_Instruction_
The task calls for an exact copy of the records, without any images.

====================

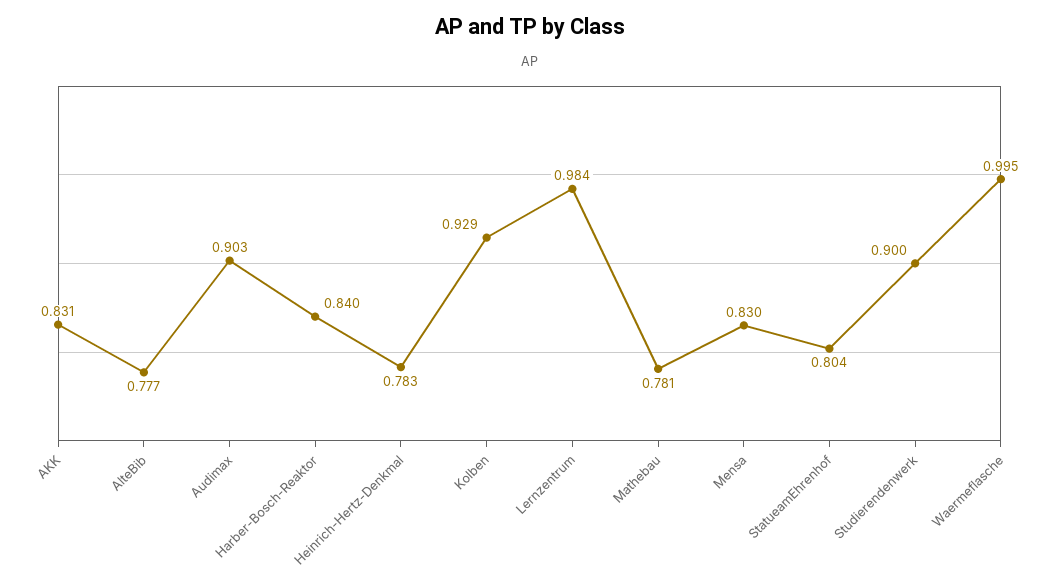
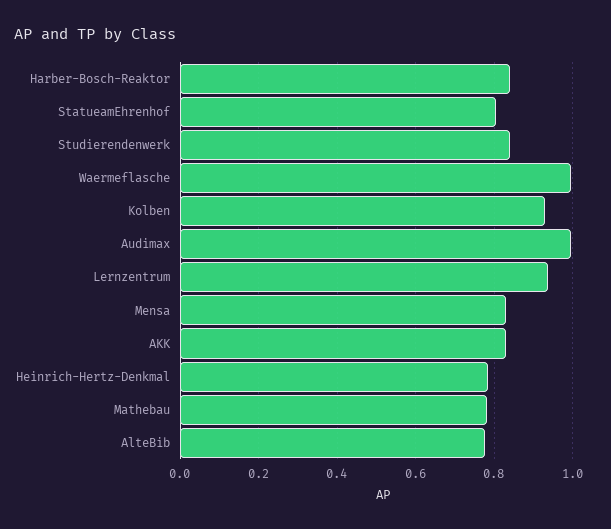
  {
    "AKK": 0.831,
    "AlteBib": 0.777,
-   "Audimax": 0.903,
+   "Audimax": 1,
    "Harber-Bosch-Reaktor": 0.84,
    "Heinrich-Hertz-Denkmal": 0.783,
    "Kolben": 0.929,
-   "Lernzentrum": 0.984,
+   "Lernzentrum": 0.94,
    "Mathebau": 0.781,
    "Mensa": 0.83,
    "StatueamEhrenhof": 0.804,
-   "Studierendenwerk": 0.9,
+   "Studierendenwerk": 0.84,
    "Waermeflasche": 0.995
  }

====================

_Solved exercise_
  {
    "AKK": 0.831,
    "AlteBib": 0.777,
-   "Audimax": 0.903,
+   "Audimax": 1,
    "Harber-Bosch-Reaktor": 0.84,
    "Heinrich-Hertz-Denkmal": 0.783,
    "Kolben": 0.929,
-   "Lernzentrum": 0.984,
+   "Lernzentrum": 0.94,
    "Mathebau": 0.781,
    "Mensa": 0.83,
    "StatueamEhrenhof": 0.804,
-   "Studierendenwerk": 0.9,
+   "Studierendenwerk": 0.84,
    "Waermeflasche": 0.995
  }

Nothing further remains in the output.